3. Implement and measure

Once your senior positions are on board with it, you will need to spread it out to all your co-workers. Don’t forget to explain what you’re doing and why. Your employers are your best ambassadors so having them on board is important. You don’t want them to be out of touch with how they perceive you and the company. The strength of your brand is determined how your employers and others perceive your company.

First, you should run what your vision is and what changes will be made internally. Select a few employers to push your brand and will be dedicated to continually growing and improving it. Don’t forget to involve your employees, after all, it is them that will be behind it. Showcase their achievements, testimonials and show their day-to-day lives and activities. You can also get your employees to share these on their socials which will increase the reach.
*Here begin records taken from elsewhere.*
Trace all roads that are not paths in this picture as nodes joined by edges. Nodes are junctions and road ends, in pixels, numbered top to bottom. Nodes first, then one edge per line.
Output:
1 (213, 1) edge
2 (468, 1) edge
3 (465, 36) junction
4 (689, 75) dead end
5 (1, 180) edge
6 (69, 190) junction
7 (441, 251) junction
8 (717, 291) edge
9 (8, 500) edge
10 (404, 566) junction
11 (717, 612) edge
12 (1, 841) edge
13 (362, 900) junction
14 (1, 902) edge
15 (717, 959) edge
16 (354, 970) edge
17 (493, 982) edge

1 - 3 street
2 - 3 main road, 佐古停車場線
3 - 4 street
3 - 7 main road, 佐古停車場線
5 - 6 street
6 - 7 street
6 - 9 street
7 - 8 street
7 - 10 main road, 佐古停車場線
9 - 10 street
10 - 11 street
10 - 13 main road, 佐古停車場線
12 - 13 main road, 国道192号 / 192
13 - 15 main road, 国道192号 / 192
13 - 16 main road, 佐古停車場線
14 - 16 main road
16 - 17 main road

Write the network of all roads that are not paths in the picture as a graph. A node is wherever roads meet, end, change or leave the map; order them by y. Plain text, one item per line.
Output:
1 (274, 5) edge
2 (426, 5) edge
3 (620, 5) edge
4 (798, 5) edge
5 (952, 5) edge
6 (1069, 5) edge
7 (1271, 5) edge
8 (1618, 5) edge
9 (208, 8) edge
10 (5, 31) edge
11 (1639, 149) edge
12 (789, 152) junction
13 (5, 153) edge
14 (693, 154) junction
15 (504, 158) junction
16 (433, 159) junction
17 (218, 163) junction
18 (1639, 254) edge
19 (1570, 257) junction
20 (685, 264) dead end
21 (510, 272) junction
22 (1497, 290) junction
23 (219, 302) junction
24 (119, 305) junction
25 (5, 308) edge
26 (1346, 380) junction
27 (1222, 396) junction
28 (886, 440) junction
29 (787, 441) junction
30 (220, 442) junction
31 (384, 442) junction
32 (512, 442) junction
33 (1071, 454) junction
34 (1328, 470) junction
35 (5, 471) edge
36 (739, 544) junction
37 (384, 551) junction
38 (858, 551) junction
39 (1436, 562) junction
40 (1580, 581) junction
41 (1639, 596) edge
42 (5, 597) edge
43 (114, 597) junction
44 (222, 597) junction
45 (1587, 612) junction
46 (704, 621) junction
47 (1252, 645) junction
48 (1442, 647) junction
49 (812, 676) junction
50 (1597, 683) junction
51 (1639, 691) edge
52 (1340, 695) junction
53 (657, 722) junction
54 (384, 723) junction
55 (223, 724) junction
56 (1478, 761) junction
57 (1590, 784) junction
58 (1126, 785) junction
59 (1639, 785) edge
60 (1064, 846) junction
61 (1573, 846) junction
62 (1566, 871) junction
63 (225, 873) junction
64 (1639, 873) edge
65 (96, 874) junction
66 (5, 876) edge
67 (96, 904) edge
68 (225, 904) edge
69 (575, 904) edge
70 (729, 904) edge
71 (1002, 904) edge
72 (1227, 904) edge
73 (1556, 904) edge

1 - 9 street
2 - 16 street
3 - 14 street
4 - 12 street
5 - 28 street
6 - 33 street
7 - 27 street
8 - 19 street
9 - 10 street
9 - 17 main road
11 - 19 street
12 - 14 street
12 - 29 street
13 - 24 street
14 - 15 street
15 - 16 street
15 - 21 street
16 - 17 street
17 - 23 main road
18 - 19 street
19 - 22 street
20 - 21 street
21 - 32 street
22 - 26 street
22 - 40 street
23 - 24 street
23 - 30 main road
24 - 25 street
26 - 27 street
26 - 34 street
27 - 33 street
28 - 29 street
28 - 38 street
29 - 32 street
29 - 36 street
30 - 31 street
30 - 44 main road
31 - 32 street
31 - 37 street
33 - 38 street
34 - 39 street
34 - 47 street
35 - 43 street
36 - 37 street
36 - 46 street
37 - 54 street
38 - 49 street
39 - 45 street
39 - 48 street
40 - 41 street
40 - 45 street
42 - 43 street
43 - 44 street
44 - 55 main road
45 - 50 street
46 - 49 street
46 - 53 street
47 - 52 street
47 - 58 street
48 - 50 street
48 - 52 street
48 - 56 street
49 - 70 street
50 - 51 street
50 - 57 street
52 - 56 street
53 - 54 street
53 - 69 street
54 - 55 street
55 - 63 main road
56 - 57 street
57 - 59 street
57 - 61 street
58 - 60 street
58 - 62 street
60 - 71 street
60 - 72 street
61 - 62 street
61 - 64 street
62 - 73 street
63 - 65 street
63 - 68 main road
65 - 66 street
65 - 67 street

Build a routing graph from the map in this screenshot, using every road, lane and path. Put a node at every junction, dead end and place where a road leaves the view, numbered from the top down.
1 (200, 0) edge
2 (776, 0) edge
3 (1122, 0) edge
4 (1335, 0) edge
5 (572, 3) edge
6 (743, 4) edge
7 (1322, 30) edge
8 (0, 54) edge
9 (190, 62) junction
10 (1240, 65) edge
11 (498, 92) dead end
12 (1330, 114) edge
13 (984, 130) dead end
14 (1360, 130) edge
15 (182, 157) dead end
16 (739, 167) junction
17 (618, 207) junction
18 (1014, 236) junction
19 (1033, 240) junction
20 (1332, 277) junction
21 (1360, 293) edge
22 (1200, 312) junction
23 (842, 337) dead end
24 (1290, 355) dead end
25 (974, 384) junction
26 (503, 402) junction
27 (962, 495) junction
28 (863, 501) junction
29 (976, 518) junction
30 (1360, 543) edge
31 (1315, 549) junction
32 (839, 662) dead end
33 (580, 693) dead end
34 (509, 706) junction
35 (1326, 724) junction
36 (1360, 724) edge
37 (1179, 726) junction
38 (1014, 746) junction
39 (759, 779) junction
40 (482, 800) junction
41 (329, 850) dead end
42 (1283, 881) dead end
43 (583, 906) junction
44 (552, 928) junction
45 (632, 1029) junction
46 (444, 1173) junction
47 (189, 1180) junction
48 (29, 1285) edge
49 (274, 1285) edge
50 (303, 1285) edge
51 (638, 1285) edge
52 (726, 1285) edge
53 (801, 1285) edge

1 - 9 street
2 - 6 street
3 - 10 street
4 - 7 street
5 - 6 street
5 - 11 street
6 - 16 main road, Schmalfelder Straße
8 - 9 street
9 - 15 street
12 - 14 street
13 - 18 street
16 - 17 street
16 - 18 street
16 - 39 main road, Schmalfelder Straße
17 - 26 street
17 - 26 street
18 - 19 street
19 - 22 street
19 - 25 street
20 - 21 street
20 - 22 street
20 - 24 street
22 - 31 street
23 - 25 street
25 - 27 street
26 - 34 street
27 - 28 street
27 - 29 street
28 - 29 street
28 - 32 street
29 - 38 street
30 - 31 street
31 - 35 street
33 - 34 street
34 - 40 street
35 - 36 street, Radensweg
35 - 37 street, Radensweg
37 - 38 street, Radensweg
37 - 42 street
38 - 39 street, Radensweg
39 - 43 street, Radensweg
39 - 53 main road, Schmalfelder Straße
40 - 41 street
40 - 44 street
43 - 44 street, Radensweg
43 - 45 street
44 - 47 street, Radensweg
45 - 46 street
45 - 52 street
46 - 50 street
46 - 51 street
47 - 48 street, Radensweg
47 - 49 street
These steps can be considered as a soft launch. For some might be the extent to your steps. For some, it might be the start. Whichever is you, don’t do more until you are happy with your first steps. If too much is done it may not work at all, or it’ll be hard to measure what change made the outcomes.

Remember to always measure your outcomes. Remember the metrics we mentioned earlier, don’t forget to measure these. For candidates, you might want to add the following metrics too: job advert view rate, reach and engagement on social media, views, new Vs returning users, bounce rate and time-on-page for your careers page.

With these metrics, you can determine what isn’t going so well. Remember whatever you do make sure it is authentic, viewers will notice when a company isn’t being true.